- **GIVEN ENTRIES**
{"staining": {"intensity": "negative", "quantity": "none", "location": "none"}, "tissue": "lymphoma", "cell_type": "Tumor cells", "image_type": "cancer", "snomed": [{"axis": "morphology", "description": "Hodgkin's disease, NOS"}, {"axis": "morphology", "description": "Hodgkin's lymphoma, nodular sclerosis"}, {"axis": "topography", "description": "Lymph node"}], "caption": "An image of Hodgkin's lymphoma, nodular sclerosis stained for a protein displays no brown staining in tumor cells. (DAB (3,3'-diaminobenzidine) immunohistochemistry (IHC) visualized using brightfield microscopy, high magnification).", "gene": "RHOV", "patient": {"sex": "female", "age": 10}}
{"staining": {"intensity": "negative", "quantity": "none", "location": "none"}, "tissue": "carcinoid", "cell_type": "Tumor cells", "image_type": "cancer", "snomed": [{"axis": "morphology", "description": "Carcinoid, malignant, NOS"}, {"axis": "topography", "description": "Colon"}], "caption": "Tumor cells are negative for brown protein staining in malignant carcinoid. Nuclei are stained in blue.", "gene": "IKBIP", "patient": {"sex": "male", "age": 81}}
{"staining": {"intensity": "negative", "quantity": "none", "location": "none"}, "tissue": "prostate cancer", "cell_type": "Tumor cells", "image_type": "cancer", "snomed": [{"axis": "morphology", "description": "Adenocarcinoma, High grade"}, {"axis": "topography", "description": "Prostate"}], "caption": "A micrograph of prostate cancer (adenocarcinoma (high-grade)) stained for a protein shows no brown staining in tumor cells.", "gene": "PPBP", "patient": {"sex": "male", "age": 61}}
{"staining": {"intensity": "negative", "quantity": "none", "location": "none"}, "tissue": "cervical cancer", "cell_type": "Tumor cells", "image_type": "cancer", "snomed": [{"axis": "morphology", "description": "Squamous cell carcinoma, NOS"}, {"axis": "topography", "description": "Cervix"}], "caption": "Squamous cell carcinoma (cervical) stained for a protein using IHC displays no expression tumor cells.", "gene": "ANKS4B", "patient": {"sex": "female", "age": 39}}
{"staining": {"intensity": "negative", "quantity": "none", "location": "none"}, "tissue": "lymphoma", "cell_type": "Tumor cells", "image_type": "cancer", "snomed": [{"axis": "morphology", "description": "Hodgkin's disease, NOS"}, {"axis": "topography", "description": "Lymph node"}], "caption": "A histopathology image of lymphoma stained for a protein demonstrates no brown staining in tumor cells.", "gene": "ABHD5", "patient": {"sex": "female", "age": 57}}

- **YOUR GOAL**
Would you copy every line of the material exactly?

- **RESPONSE BOX**
{"staining": {"intensity": "negative", "quantity": "none", "location": "none"}, "tissue": "lymphoma", "cell_type": "Tumor cells", "image_type": "cancer", "snomed": [{"axis": "morphology", "description": "Hodgkin's disease, NOS"}, {"axis": "morphology", "description": "Hodgkin's lymphoma, nodular sclerosis"}, {"axis": "topography", "description": "Lymph node"}], "caption": "An image of Hodgkin's lymphoma, nodular sclerosis stained for a protein displays no brown staining in tumor cells. (DAB (3,3'-diaminobenzidine) immunohistochemistry (IHC) visualized using brightfield microscopy, high magnification).", "gene": "RHOV", "patient": {"sex": "female", "age": 10}}
{"staining": {"intensity": "negative", "quantity": "none", "location": "none"}, "tissue": "carcinoid", "cell_type": "Tumor cells", "image_type": "cancer", "snomed": [{"axis": "morphology", "description": "Carcinoid, malignant, NOS"}, {"axis": "topography", "description": "Colon"}], "caption": "Tumor cells are negative for brown protein staining in malignant carcinoid. Nuclei are stained in blue.", "gene": "IKBIP", "patient": {"sex": "male", "age": 81}}
{"staining": {"intensity": "negative", "quantity": "none", "location": "none"}, "tissue": "prostate cancer", "cell_type": "Tumor cells", "image_type": "cancer", "snomed": [{"axis": "morphology", "description": "Adenocarcinoma, High grade"}, {"axis": "topography", "description": "Prostate"}], "caption": "A micrograph of prostate cancer (adenocarcinoma (high-grade)) stained for a protein shows no brown staining in tumor cells.", "gene": "PPBP", "patient": {"sex": "male", "age": 61}}
{"staining": {"intensity": "negative", "quantity": "none", "location": "none"}, "tissue": "cervical cancer", "cell_type": "Tumor cells", "image_type": "cancer", "snomed": [{"axis": "morphology", "description": "Squamous cell carcinoma, NOS"}, {"axis": "topography", "description": "Cervix"}], "caption": "Squamous cell carcinoma (cervical) stained for a protein using IHC displays no expression tumor cells.", "gene": "ANKS4B", "patient": {"sex": "female", "age": 39}}
{"staining": {"intensity": "negative", "quantity": "none", "location": "none"}, "tissue": "lymphoma", "cell_type": "Tumor cells", "image_type": "cancer", "snomed": [{"axis": "morphology", "description": "Hodgkin's disease, NOS"}, {"axis": "topography", "description": "Lymph node"}], "caption": "A histopathology image of lymphoma stained for a protein demonstrates no brown staining in tumor cells.", "gene": "ABHD5", "patient": {"sex": "female", "age": 57}}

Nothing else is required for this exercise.